Gov. Tim Walz announced Tuesday that Minnesota will begin vaccinating 5- to 11-year-olds immediately. The state is aiming to expedite the process of finding places to vaccinate children by creating a webpage – mn.gov/vaxforkids – specifically to help parents and guardians fine vaccine locations/appointments and answer any questions.
The state says vials of the two-dose Pfizer regimen, which is about one-third the strength of the vaccine provided to adults, will be in the hands of providers across the state by this weekend.
“Getting our children vaccinated will help our kids be kids again,” said Walz in a statement. “Now that the vaccine is approved for kids ages 5-11, Minnesota is ready to administer these shots quickly, efficiently, and equitably. I encourage families to make a plan to get their child vaccinated and help keep them safe.”
Many providers are already accepting appointments. You can search for appointments on Minnesota’s Find Vaccine Locations map, through Vaccines.gov or simply by calling your clinic to see if they are offering the vaccine.
More than 500,000 kids fall into the 5-11 age group in Minnesota, and their inclusion means that around 94% of the state's more than 5.6 million residents are now eligible to receive the COVID-19 vaccine.
“We want parents to feel confident that the vaccine is safe and will help protect their children from the severe effects of COVID-19. Having questions is normal. Reach out to your family’s health care provider or seek out information from trusted sources so you are ready to get your child vaccinated when they are eligible," said Minnesota Department of Health Commissioner Jan Malcolm.

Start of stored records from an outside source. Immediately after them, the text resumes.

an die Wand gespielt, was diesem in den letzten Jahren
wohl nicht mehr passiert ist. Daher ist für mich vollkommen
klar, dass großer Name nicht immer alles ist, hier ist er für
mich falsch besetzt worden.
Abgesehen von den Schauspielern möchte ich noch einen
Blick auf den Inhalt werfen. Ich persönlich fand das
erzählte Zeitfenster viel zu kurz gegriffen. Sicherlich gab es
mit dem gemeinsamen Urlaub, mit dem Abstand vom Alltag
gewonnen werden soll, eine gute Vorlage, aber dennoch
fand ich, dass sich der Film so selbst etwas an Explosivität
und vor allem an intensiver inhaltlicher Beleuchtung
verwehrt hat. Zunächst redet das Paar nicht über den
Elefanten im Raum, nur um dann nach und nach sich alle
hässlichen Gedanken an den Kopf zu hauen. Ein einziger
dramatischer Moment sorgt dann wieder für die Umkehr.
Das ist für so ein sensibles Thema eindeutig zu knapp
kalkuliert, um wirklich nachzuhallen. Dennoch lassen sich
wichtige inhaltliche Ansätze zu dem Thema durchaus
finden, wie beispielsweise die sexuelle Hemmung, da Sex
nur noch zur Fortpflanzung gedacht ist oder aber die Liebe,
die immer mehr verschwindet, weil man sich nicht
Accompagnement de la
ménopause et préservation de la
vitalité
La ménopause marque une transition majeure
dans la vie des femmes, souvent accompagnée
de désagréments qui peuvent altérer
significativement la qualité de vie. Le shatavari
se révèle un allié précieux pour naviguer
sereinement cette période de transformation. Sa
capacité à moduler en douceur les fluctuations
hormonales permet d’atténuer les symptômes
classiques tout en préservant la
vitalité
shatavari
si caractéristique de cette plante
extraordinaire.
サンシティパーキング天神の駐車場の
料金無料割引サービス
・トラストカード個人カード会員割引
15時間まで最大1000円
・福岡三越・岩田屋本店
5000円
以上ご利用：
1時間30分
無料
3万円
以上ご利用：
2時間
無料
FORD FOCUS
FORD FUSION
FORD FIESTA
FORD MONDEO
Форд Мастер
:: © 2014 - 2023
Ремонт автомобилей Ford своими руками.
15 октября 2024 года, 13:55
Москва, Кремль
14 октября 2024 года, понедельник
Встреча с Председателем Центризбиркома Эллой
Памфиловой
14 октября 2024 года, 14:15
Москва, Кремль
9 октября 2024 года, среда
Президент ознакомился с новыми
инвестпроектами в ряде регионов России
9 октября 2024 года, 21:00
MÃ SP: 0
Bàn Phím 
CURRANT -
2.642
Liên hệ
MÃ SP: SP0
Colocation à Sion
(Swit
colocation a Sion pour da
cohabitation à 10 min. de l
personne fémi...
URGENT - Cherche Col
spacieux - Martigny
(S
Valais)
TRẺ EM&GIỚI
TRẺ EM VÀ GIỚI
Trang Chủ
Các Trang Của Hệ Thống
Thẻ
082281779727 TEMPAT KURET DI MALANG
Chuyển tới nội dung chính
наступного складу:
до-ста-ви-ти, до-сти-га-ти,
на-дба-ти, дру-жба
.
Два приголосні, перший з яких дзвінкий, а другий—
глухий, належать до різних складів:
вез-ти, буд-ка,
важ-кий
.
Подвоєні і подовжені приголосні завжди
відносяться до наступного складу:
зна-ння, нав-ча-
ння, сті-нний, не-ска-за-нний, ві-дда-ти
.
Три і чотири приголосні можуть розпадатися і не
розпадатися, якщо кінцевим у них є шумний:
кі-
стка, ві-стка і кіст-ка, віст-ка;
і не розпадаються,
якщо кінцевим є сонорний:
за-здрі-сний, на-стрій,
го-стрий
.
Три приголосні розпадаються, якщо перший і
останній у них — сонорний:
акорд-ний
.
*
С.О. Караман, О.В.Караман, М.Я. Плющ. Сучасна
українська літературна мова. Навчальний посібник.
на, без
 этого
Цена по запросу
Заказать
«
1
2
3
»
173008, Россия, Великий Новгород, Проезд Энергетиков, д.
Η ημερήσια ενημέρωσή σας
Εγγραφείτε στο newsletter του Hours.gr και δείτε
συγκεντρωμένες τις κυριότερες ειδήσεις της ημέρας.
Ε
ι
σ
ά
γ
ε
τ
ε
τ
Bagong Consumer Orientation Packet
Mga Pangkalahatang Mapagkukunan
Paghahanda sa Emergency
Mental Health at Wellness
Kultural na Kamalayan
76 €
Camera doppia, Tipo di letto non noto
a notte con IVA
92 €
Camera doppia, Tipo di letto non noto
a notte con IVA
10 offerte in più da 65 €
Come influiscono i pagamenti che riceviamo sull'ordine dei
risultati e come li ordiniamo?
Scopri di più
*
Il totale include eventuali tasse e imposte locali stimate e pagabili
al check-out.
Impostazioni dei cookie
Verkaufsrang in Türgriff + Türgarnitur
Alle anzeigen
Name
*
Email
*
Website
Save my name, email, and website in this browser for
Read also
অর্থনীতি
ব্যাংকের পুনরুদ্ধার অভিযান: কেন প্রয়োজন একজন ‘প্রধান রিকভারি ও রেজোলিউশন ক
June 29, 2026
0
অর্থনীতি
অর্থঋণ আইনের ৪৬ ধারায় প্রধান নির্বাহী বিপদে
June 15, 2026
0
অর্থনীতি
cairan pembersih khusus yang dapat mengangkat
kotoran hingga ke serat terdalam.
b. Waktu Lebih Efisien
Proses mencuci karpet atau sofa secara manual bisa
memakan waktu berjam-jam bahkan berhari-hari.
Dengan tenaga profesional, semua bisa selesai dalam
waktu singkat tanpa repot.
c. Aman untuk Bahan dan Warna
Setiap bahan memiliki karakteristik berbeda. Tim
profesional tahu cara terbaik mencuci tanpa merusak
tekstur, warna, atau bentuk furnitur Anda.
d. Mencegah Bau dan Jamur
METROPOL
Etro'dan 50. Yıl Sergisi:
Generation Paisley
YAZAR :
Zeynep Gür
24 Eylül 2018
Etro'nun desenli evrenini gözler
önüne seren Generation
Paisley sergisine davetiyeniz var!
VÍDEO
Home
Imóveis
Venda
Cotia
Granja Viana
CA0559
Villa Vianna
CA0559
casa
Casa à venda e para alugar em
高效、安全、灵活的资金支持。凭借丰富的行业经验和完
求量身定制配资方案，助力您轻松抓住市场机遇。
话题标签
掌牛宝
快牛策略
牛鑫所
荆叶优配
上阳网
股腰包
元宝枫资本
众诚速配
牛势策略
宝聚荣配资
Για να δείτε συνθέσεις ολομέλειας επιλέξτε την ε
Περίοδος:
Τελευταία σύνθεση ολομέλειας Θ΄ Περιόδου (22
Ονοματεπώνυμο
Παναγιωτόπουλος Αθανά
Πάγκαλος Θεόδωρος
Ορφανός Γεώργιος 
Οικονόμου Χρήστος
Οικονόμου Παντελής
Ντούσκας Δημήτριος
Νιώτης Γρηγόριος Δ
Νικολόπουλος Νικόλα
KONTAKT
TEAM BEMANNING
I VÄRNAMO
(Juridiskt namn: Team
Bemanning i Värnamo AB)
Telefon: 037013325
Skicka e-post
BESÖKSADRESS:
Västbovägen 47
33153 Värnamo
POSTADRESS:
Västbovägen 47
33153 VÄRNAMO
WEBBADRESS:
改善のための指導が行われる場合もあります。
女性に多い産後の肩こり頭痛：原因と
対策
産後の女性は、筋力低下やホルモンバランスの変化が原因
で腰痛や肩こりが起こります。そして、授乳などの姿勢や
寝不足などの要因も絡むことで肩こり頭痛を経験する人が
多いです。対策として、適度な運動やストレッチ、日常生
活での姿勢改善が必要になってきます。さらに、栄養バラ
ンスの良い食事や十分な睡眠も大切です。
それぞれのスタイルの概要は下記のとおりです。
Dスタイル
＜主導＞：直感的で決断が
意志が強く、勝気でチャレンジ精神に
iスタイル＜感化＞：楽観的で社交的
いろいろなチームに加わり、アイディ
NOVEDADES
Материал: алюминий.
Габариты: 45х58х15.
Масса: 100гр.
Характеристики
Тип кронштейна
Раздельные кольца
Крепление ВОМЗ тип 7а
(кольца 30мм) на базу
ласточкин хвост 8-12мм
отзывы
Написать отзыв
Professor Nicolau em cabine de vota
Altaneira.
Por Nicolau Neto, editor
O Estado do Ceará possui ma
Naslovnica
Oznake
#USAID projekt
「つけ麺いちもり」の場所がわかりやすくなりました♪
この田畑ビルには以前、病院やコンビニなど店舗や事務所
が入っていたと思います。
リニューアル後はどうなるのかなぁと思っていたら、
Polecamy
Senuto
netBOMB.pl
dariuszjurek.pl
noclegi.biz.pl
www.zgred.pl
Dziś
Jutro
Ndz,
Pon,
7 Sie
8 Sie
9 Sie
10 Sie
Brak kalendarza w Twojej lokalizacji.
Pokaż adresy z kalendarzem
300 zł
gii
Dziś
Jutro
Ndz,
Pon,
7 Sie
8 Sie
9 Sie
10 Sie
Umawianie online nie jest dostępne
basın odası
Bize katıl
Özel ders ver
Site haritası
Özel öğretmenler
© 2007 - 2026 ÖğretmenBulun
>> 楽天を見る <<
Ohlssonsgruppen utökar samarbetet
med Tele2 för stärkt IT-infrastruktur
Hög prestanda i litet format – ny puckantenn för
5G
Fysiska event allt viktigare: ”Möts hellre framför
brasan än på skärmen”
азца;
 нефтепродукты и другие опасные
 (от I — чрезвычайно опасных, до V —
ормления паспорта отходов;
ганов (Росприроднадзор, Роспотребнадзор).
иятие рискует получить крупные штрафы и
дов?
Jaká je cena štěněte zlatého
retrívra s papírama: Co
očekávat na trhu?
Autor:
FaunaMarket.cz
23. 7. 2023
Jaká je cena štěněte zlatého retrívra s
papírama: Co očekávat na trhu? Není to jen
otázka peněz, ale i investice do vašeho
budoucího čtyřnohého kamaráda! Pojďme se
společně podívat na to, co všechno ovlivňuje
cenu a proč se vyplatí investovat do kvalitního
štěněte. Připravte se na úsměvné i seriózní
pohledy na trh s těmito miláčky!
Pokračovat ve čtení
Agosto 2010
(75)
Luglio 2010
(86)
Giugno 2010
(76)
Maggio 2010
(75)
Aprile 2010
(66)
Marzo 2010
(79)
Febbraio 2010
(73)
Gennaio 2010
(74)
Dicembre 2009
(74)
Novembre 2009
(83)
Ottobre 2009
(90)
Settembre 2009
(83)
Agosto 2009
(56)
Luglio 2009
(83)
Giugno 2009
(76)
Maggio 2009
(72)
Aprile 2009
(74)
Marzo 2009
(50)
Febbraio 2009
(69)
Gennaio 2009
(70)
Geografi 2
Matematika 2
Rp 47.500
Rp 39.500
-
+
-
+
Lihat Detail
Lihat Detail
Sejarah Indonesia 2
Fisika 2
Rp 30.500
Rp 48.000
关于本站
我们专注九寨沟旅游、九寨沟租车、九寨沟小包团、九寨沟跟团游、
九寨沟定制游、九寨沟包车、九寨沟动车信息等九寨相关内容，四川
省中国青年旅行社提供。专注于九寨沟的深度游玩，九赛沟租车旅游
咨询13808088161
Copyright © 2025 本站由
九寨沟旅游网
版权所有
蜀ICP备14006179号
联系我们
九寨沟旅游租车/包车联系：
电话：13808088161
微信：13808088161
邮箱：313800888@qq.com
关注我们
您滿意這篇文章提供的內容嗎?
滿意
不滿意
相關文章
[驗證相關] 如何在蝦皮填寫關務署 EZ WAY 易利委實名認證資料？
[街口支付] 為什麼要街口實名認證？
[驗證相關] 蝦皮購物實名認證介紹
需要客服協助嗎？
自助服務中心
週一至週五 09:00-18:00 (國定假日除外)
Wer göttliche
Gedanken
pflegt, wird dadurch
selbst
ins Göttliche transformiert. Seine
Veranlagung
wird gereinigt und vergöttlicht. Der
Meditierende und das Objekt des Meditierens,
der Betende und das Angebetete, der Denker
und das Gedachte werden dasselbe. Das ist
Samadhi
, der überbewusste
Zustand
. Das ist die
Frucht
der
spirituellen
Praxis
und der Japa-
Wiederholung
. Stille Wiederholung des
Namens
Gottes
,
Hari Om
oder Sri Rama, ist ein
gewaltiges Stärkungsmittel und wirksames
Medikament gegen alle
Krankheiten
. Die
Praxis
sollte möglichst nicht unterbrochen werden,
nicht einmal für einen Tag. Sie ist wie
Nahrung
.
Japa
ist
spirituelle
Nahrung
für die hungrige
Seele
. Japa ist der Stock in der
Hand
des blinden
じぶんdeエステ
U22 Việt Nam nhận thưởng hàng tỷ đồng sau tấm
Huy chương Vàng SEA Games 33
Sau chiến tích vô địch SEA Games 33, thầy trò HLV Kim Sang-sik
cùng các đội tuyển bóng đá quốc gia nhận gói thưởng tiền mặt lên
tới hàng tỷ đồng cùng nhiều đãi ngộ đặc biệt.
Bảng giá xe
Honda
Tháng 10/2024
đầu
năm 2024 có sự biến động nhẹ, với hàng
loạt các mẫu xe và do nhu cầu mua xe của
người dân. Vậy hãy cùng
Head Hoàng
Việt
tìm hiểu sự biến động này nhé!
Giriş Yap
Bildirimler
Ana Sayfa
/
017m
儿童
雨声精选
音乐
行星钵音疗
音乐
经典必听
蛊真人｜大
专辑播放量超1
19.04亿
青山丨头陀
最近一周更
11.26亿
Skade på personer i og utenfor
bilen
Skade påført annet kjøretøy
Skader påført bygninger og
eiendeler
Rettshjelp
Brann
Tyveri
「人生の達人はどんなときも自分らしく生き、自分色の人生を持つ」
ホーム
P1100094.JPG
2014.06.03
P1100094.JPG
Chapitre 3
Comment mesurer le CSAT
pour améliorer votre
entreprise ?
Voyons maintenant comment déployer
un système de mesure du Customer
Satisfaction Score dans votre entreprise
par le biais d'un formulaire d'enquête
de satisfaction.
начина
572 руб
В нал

The two-dose Pfizer regiment should be receive three weeks apart. It was 90.7% effective against symptomatic COVID-19 and clinical trials also revealed that there were no reports of rare side effects, like myocarditis, pericarditis and anaphylaxis.
"Common, mild side effects were found less in the 5-11 year-olds in the trial compared to 16-25 year-olds," the new website explains, adding: "Your child may have some side effects after vaccination, which are normal signs that their body is building protection. It is OK if they do not have side effects. In fact, data is showing that side effects are less common in children age 5-11 years old compared to older children/adults."
The delta variant of the coronavirus has fueled a spike in children becoming sick with COVID-19 disease. According to the state, there were more than 45,000 pediatric cases – including more than 300 children hospitalized – between July 1 and Oct. 26 this year.
There have been two deaths from COVID-19 among school age children throughout the pandemic.